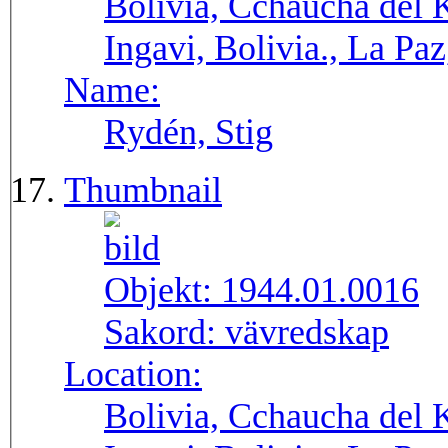
Bolivia, Cchaucha del K
Ingavi, Bolivia., La Pa
Name:
Rydén, Stig
Thumbnail
Objekt:
1944.01.0016
Sakord:
vävredskap
Location:
Bolivia, Cchaucha del K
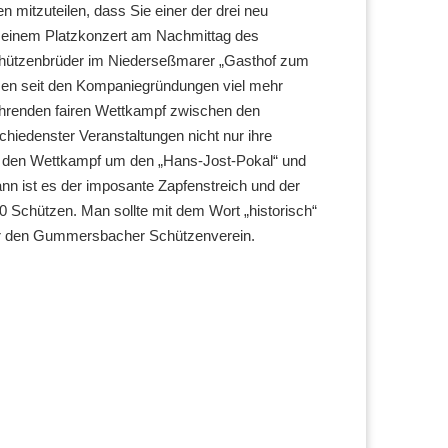
 mitzuteilen, dass Sie einer der drei neu
 einem Platzkonzert am Nachmittag des
chützenbrüder im Niederseßmarer „Gasthof zum
en seit den Kompaniegründungen viel mehr
ährenden fairen Wettkampf zwischen den
iedenster Veranstaltungen nicht nur ihre
ch den Wettkampf um den „Hans-Jost-Pokal“ und
nn ist es der imposante Zapfenstreich und der
 Schützen. Man sollte mit dem Wort „historisch“
für den Gummersbacher Schützenverein.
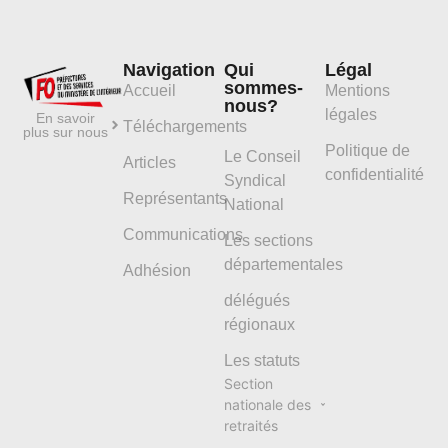
Navigation
Qui
Légal
sommes-
Accueil
Mentions
nous?
légales
En savoir
Téléchargements
plus sur nous
Politique de
Le Conseil
Articles
confidentialité
Syndical
Représentants
National
Communications
Les sections
départementales
Adhésion
délégués
régionaux
Les statuts
Section
nationale des
retraités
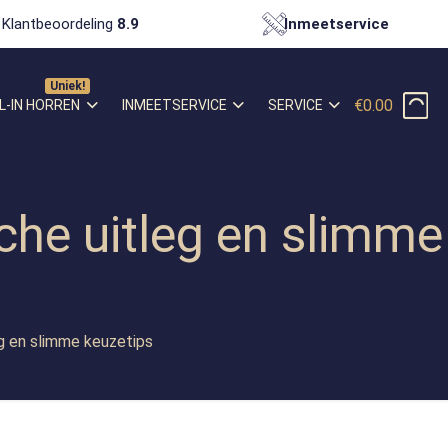
Klantbeoordeling
8.9
Inmeetservice
€0.00
L-IN HORREN
INMEETSERVICE
SERVICE
che uitleg en slimme
eg en slimme keuzetips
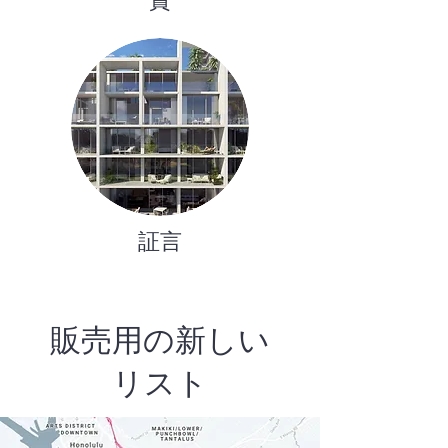
証言
販売用の新しい
リスト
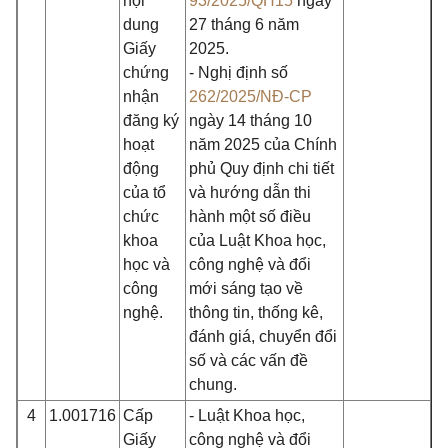
nội
93/2025/QH15
ngày
dung
27 tháng 6 năm
Giấy
2025.
chứng
- Nghị định số
nhận
262/2025/NĐ-CP
đăng ký
ngày 14 tháng 10
hoạt
năm 2025 của Chính
động
phủ Quy định chi tiết
của tổ
và hướng dẫn thi
chức
hành một số điều
khoa
của Luật Khoa học,
học và
công nghệ và đổi
công
mới sáng tạo về
nghệ.
thông tin, thống kê,
đánh giá, chuyển đổi
số và các vấn đề
chung.
4
1.001716
Cấp
- Luật Khoa học,
Giấy
công nghệ và đổi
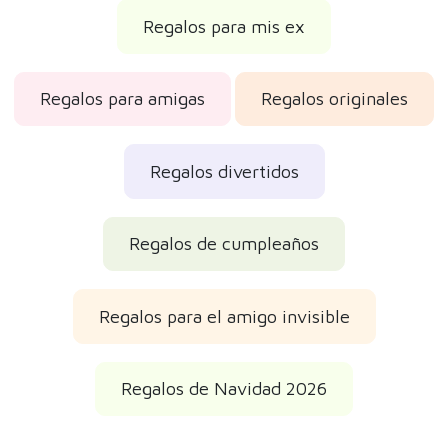
Regalos para mis ex
Regalos para amigas
Regalos originales
Regalos divertidos
Regalos de cumpleaños
Regalos para el amigo invisible
Regalos de Navidad 2026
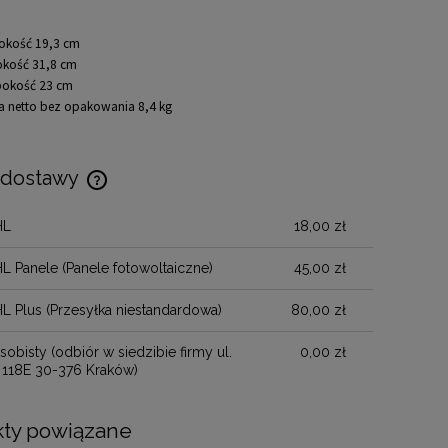
okość 19,3 cm
kość 31,8 cm
bokość 23 cm
 netto bez opakowania 8,4 kg
 dostawy
HL
18,00 zł
Cena nie zawiera ewentualnych kosztów
płatności
HL Panele
(Panele fotowoltaiczne)
45,00 zł
HL Plus
(Przesyłka niestandardowa)
80,00 zł
sobisty
(odbiór w siedzibie firmy ul.
0,00 zł
 118E 30-376 Kraków)
ty powiązane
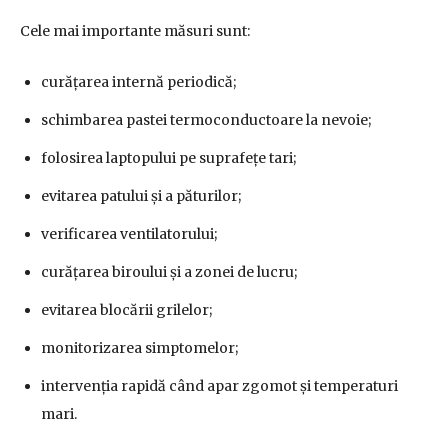
Cele mai importante măsuri sunt:
curățarea internă periodică;
schimbarea pastei termoconductoare la nevoie;
folosirea laptopului pe suprafețe tari;
evitarea patului și a păturilor;
verificarea ventilatorului;
curățarea biroului și a zonei de lucru;
evitarea blocării grilelor;
monitorizarea simptomelor;
intervenția rapidă când apar zgomot și temperaturi
mari.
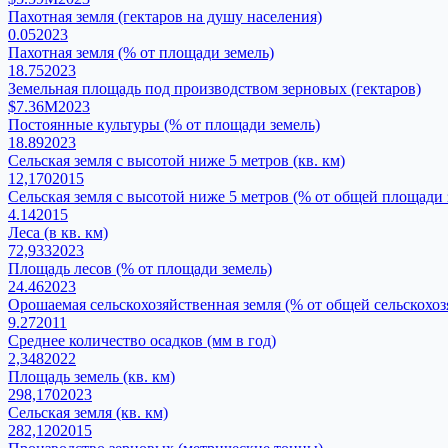
Пахотная земля (гектаров на душу населения)
0.05
2023
Пахотная земля (% от площади земель)
18.75
2023
Земельная площадь под производством зерновых (гектаров)
$7.36M
2023
Постоянные культуры (% от площади земель)
18.89
2023
Сельская земля с высотой ниже 5 метров (кв. км)
12,170
2015
Сельская земля с высотой ниже 5 метров (% от общей площади 
4.14
2015
Леса (в кв. км)
72,933
2023
Площадь лесов (% от площади земель)
24.46
2023
Орошаемая сельскохозяйственная земля (% от общей сельскохо
9.27
2011
Среднее количество осадков (мм в год)
2,348
2022
Площадь земель (кв. км)
298,170
2023
Сельская земля (кв. км)
282,120
2015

::::::

Give back exactly the lines from the one that contains "Regalos de Navidad 2026" to the final line of the data above, both included, with all pictures removed.

Regalos de Navidad 2026
okość 19,3 cm
kość 31,8 cm
bokość 23 cm
 netto bez opakowania 8,4 kg
 dostawy
HL
18,00 zł
Cena nie zawiera ewentualnych kosztów
płatności
HL Panele
(Panele fotowoltaiczne)
45,00 zł
HL Plus
(Przesyłka niestandardowa)
80,00 zł
sobisty
(odbiór w siedzibie firmy ul.
0,00 zł
 118E 30-376 Kraków)
ty powiązane
Cele mai importante măsuri sunt:
curățarea internă periodică;
schimbarea pastei termoconductoare la nevoie;
folosirea laptopului pe suprafețe tari;
evitarea patului și a păturilor;
verificarea ventilatorului;
curățarea biroului și a zonei de lucru;
evitarea blocării grilelor;
monitorizarea simptomelor;
intervenția rapidă când apar zgomot și temperaturi
mari.
Пахотная земля (гектаров на душу населения)
0.05
2023
Пахотная земля (% от площади земель)
18.75
2023
Земельная площадь под производством зерновых (гектаров)
$7.36M
2023
Постоянные культуры (% от площади земель)
18.89
2023
Сельская земля с высотой ниже 5 метров (кв. км)
12,170
2015
Сельская земля с высотой ниже 5 метров (% от общей площади 
4.14
2015
Леса (в кв. км)
72,933
2023
Площадь лесов (% от площади земель)
24.46
2023
Орошаемая сельскохозяйственная земля (% от общей сельскохо
9.27
2011
Среднее количество осадков (мм в год)
2,348
2022
Площадь земель (кв. км)
298,170
2023
Сельская земля (кв. км)
282,120
2015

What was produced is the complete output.